With the vernal equinox comes warmer weather and longer days which draws us to the great outdoors. For night-time sky watchers spring brings many new constellations. From late March through June six major constellations are seen in the spring night sky.

Leo the Lion is prominent in the evening sky about 9 p.m.

Leo  is one of the constellations of the Zodiac. According to Greek mythology Leo was the lion killed by Hercules during his 12 labors. 

Leo is easily identified as a backward question mark or a sickle shape group of six stars that form the head of the lion and his mane. The Lion faces west. An additional three stars form the Lion’s hindquarters. 

Of the naked eye stars of Leo three are of particular interest.

The star Regulus is the brightest star in Leo and forms the bottom portion of the question mark or sickle. Regulus is a double star whose companion can be seen in binoculars.

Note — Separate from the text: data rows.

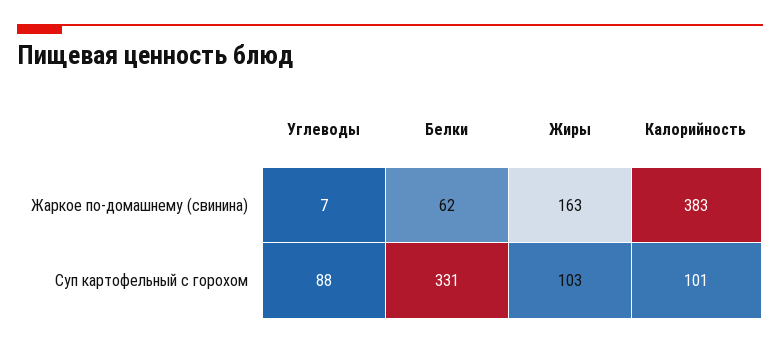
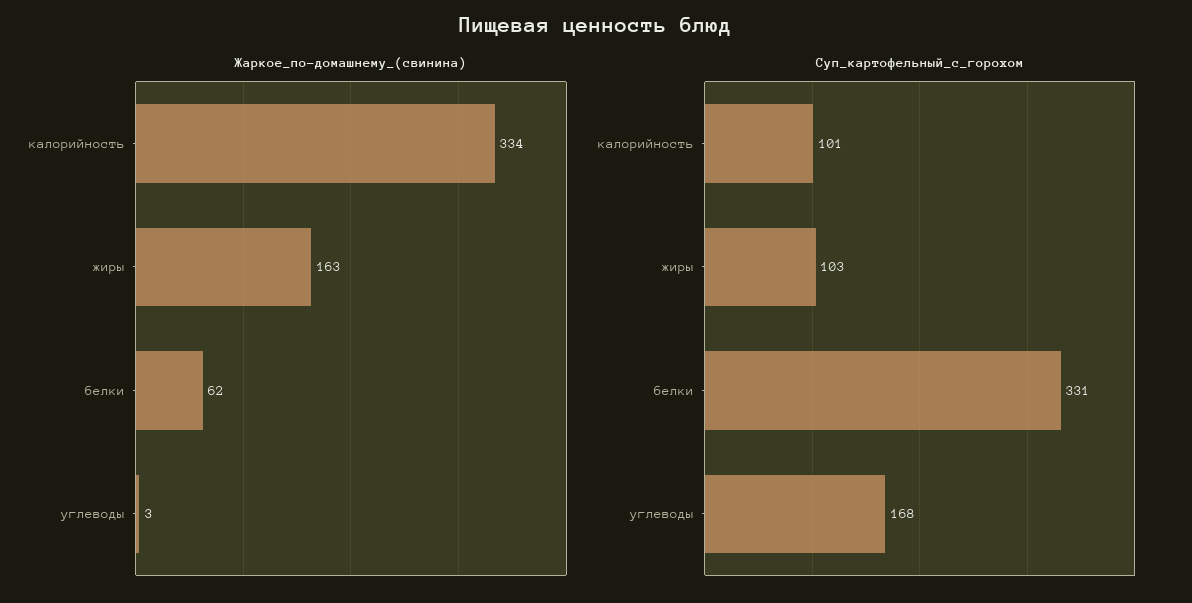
  {
    "Жаркое по-домашнему (свинина)": {
-     "Углеводы": 7,
+     "Углеводы": 3,
      "Белки": 62,
      "Жиры": 163,
-     "Калорийность": 383
+     "Калорийность": 334
    },
    "Суп картофельный с горохом": {
-     "Углеводы": 88,
+     "Углеводы": 168,
      "Белки": 331,
      "Жиры": 103,
      "Калорийность": 101
    }
  }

It lies about 80 light years away. 

Algieba lies on the lion’s neck and is also a double star that can be separated in a small telescope. They orbit in a period of 500 years 126 light years away. Astronomers discovered a Jupiter sized planet orbiting the primary star in 2011. The planet is eight times the size of Jupiter. 

Rasalas is located at the top of the sickle of Leo and is located 124 light years away. In 2014 astronomers found a planet orbiting this star. This planet is two times the size of Jupiter's size.

Leo is known to have 22 planets orbiting many of its fainter stars. 

Enjoy your view of Leo knowing that two of its brighter stars easily seen by the naked eye have planetary systems.